Paper # 676 
A Single CD4 Test with Threshold >250 Cells/mm3 Can Markedly Reduce Switching to Second-line ART in African Patients Managed without CD4 or Viral Monitoring
Charles Gilks*1, S Walker2, P Munderi3, C Kityo4, A Reid5, E Katabira6, H Grosskurth3, P Mugyenyi4, D Gibb2, J Hakim5, and DART Trial Team
1Imperial Coll London, UK; 2MRC Clin Trials Unit, London, UK; 3MRC/Uganda Virus Res Inst, Entebbe; 4Joint Clin Res Ctr, Kampala, Uganda; 5Univ of Zimbabwe Clin Res Ctr, Harare; and 6Infectious Disease Inst, Makerere Univ, Kampala, Uganda
Background: In Africa, many patients on ART are
managed without routine CD4/viral load monitoring. Using clinical failure alone
to trigger switching may result in unnecessary use of more costly second-line
therapy. Low-cost point-of-care CD4 tests are likely to be available soon.

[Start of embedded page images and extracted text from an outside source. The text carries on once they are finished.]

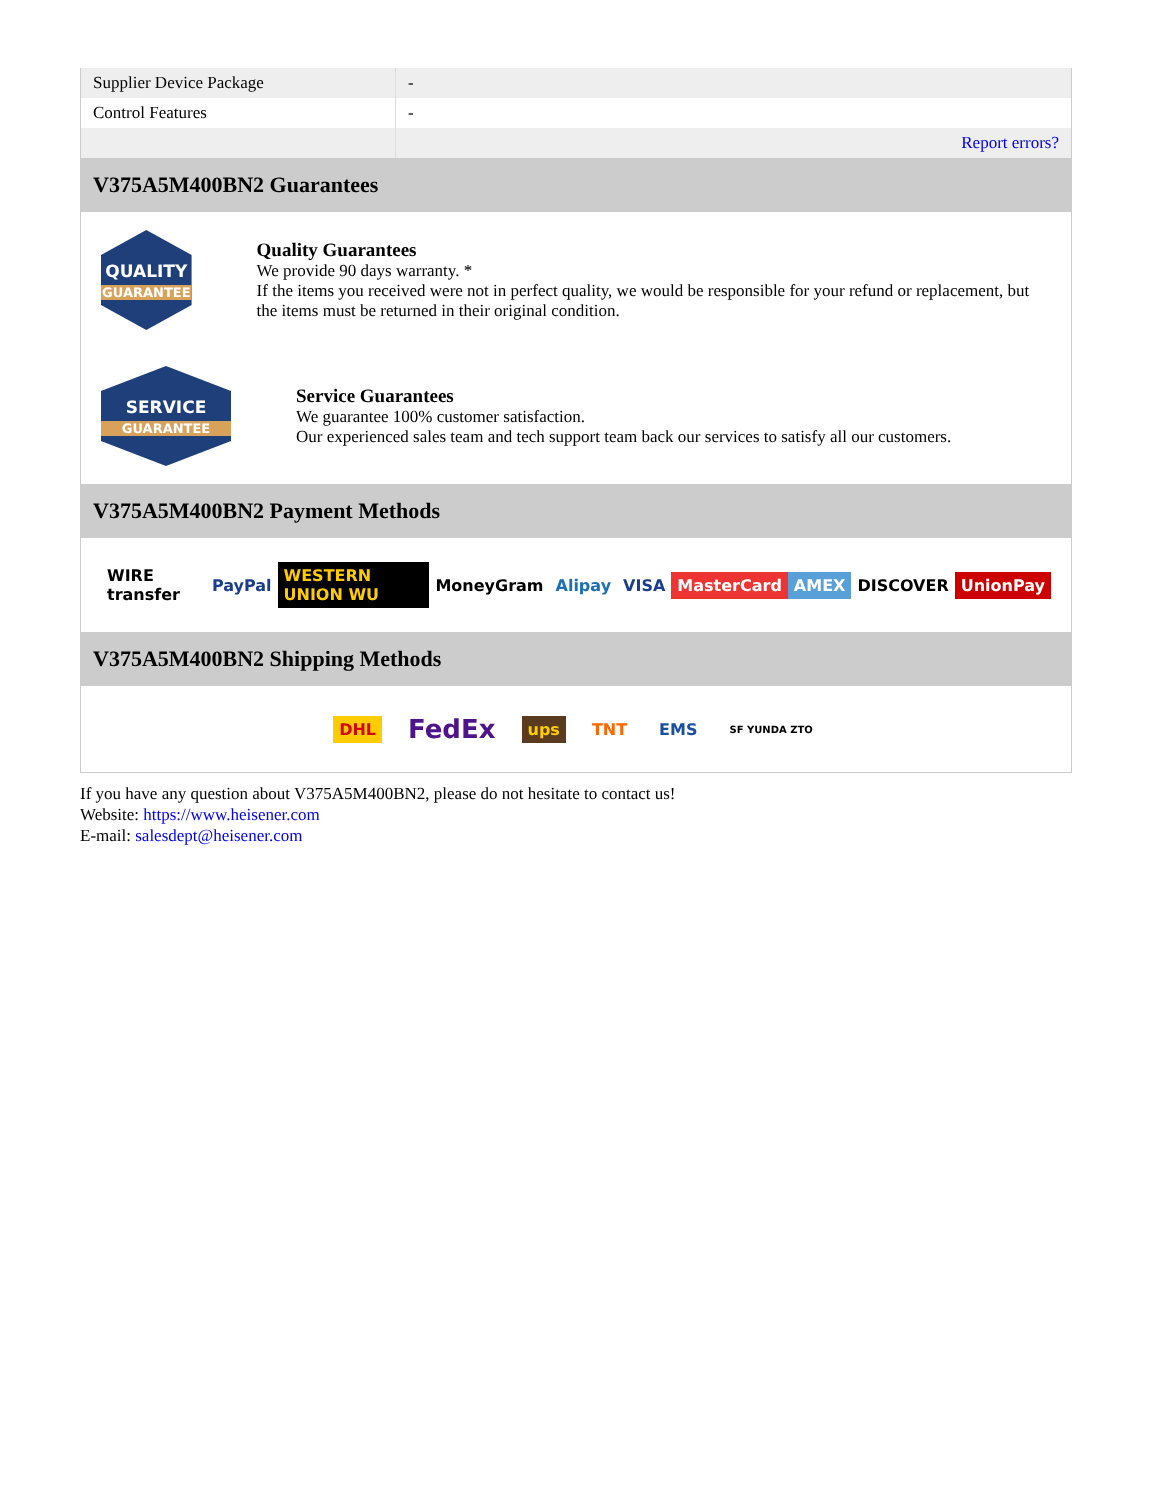| Supplier Device Package | - |
| Control Features | - |
| | Report errors? |
V375A5M400BN2 Guarantees
QUALITY
GUARANTEE
Quality Guarantees
We provide 90 days warranty. *
If the items you received were not in perfect quality, we would be responsible for your refund or replacement, but the items must be returned in their original condition.
SERVICE
GUARANTEE
Service Guarantees
We guarantee 100% customer satisfaction.
Our experienced sales team and tech support team back our services to satisfy all our customers.
V375A5M400BN2 Payment Methods
WIRE transfer PayPal WESTERN UNION WU MoneyGram Alipay VISA MasterCard AMEX DISCOVER UnionPay
V375A5M400BN2 Shipping Methods
DHL FedEx ups TNT EMS SF YUNDA ZTO
If you have any question about V375A5M400BN2, please do not hesitate to contact us!
Website: https://www.heisener.com
E-mail: salesdept@heisener.com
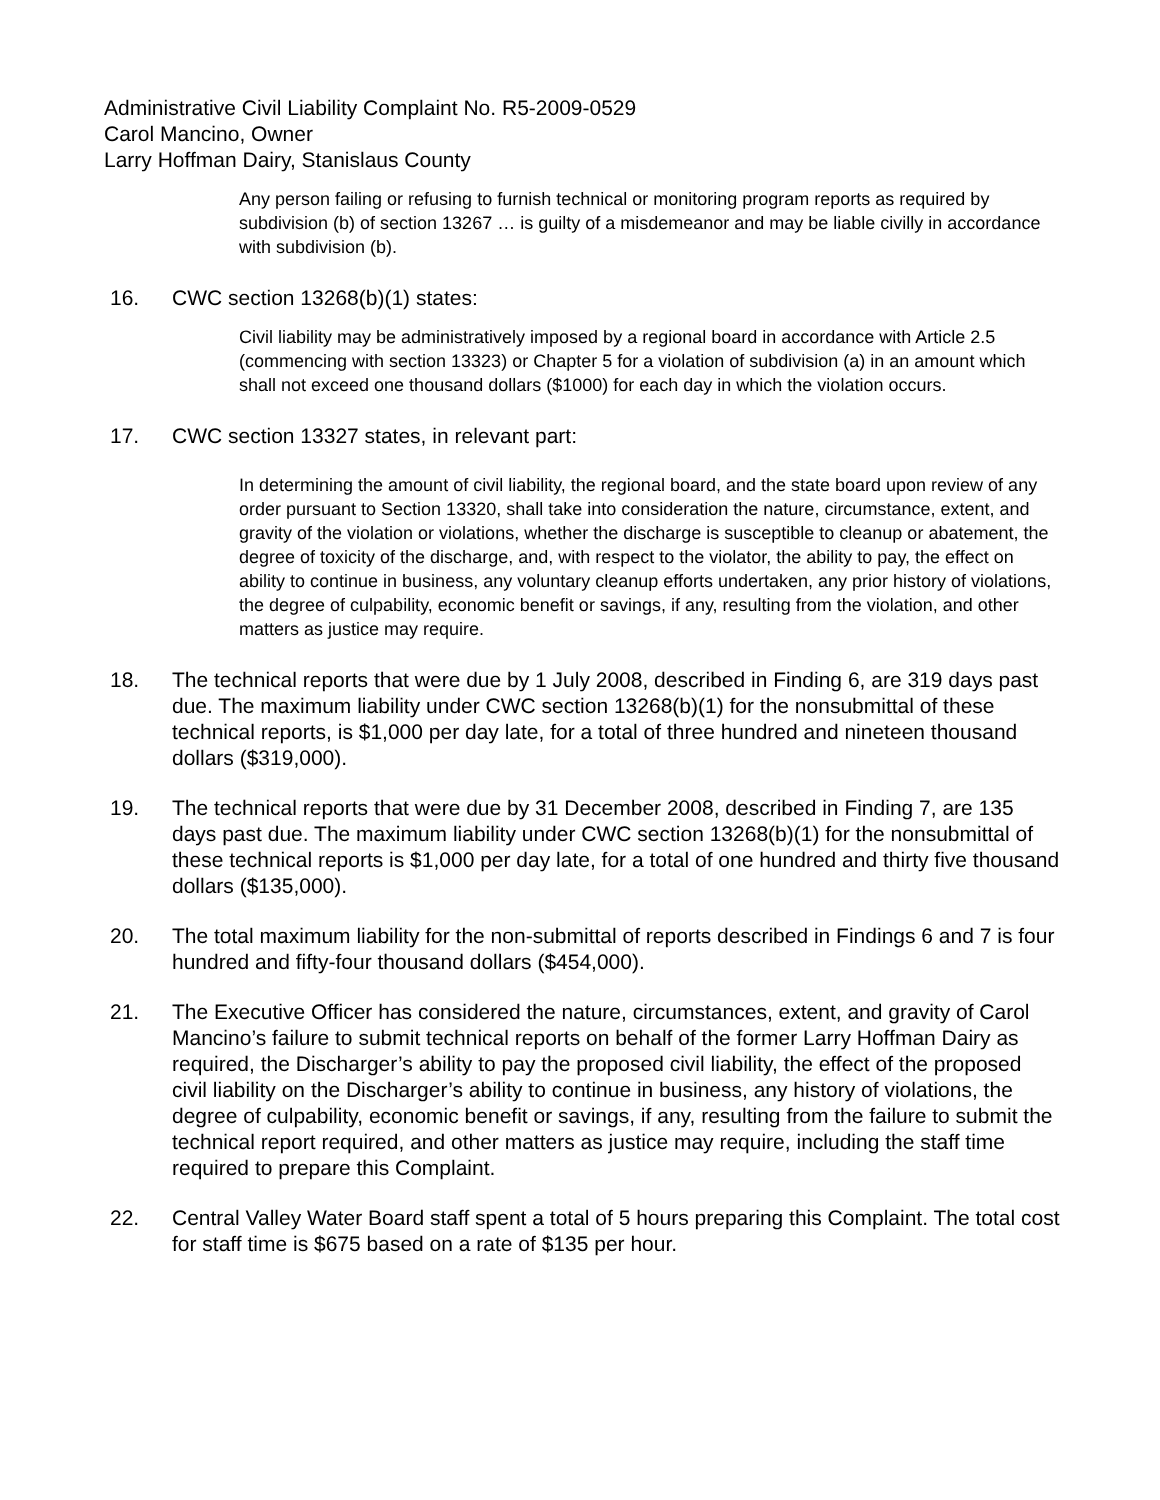Administrative Civil Liability Complaint No. R5-2009-0529
Carol Mancino, Owner
Larry Hoffman Dairy, Stanislaus County
Any person failing or refusing to furnish technical or monitoring program reports as required by subdivision (b) of section 13267 … is guilty of a misdemeanor and may be liable civilly in accordance with subdivision (b).
16. CWC section 13268(b)(1) states:
Civil liability may be administratively imposed by a regional board in accordance with Article 2.5 (commencing with section 13323) or Chapter 5 for a violation of subdivision (a) in an amount which shall not exceed one thousand dollars ($1000) for each day in which the violation occurs.
17. CWC section 13327 states, in relevant part:
In determining the amount of civil liability, the regional board, and the state board upon review of any order pursuant to Section 13320, shall take into consideration the nature, circumstance, extent, and gravity of the violation or violations, whether the discharge is susceptible to cleanup or abatement, the degree of toxicity of the discharge, and, with respect to the violator, the ability to pay, the effect on ability to continue in business, any voluntary cleanup efforts undertaken, any prior history of violations, the degree of culpability, economic benefit or savings, if any, resulting from the violation, and other matters as justice may require.
18. The technical reports that were due by 1 July 2008, described in Finding 6, are 319 days past due. The maximum liability under CWC section 13268(b)(1) for the nonsubmittal of these technical reports, is $1,000 per day late, for a total of three hundred and nineteen thousand dollars ($319,000).
19. The technical reports that were due by 31 December 2008, described in Finding 7, are 135 days past due. The maximum liability under CWC section 13268(b)(1) for the nonsubmittal of these technical reports is $1,000 per day late, for a total of one hundred and thirty five thousand dollars ($135,000).
20. The total maximum liability for the non-submittal of reports described in Findings 6 and 7 is four hundred and fifty-four thousand dollars ($454,000).
21. The Executive Officer has considered the nature, circumstances, extent, and gravity of Carol Mancino’s failure to submit technical reports on behalf of the former Larry Hoffman Dairy as required, the Discharger’s ability to pay the proposed civil liability, the effect of the proposed civil liability on the Discharger’s ability to continue in business, any history of violations, the degree of culpability, economic benefit or savings, if any, resulting from the failure to submit the technical report required, and other matters as justice may require, including the staff time required to prepare this Complaint.
22. Central Valley Water Board staff spent a total of 5 hours preparing this Complaint. The total cost for staff time is $675 based on a rate of $135 per hour.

Methods: The Development of AntiRetroviral Therapy in Africa (DART) randomized 3316 African participants to first-line ART with
clinically driven (CDM) or laboratory and clinical monitoring (LCM) and
followed them for median 5 years. The relationship between CD4 at switch and
main failure criterion (new/recurrent WHO stage 4 event, single or multiple WHO
3 events; and CD4 <100 or other CD4 reason in LCM only) was investigated in
all 675 (361 LCM, 314 CDM) participants switching during follow-up under a randomized
strategy. Retrospective viral loads were available in 221 (33%) participants
enrolled in second-line studies in DART.
Results:
In LCM, 265 of 361(73%) participants failed with CD4 <100 cells/mm3;
43 (12%) for other CD4 reasons; 37 (10%) with WHO 4; 10 (3%) and 6 (2%) with
single or multiple WHO 3 events, respectively. With no CD4 counts in CDM, 206
of 314 (66%) participants failed with WHO 4 events, and 76 (24%) or 32(10%) for
single or multiple WHO 3 events, respectively. Failure triggered switching in 7
(2%) LCM participants with CD4 ≥250 cells/mm3 (3 WHO 4; 1
single WHO 3; 3 other CD4) compared to 64 (20%) in CDM (p <0.001). Without CD4 monitoring (CDM group), failure/switching
determined by a single WHO 3 event was significantly more likely to occur with
CD4 ≥250 cells/mm3 (27/76; 36%) compared to multiple WHO 3
(4/32; 12%) or WHO 4 (33/206; 16%) events (p
= 0.001). Overall, 108 LCM and 113 CDM participants had viral load available at
failure/switch: 15 (14%) and 32 (28%)
were <400 copies/mL, respectively (p
= 0.009). In CDM, 25/31 (81%) with clinical failure and CD4 ≥250 cells/mm3
had viral load <400 copies/mL vs 7/82 (9%) with CD4 <250 cells/mm3
(p <0.001); with a non-significant
trend to more CDM participants failing/switching for single WHO 3 events with viral
load <400 copies/mL (17/46, 33%) vs multiple WHO 3 (3/16, 19%) or WHO 4
(12/51, 24%) events (p = 0.22).
Conclusions: A
CD4 “tie breaker” at a ≥250 cells/mm3 threshold for patients
clinically monitored and failing first-line therapy could identify as many as
80% (with viral load <400copies/mL) who are unlikely to benefit from
second-line therapy. Nearly 40% of participants in DART failing ART clinically
with a single WHO stage 3 event had CD4 >250 cells/mm3:
targeting this group would be
particularly likely to avoid premature and costly switching to second-line.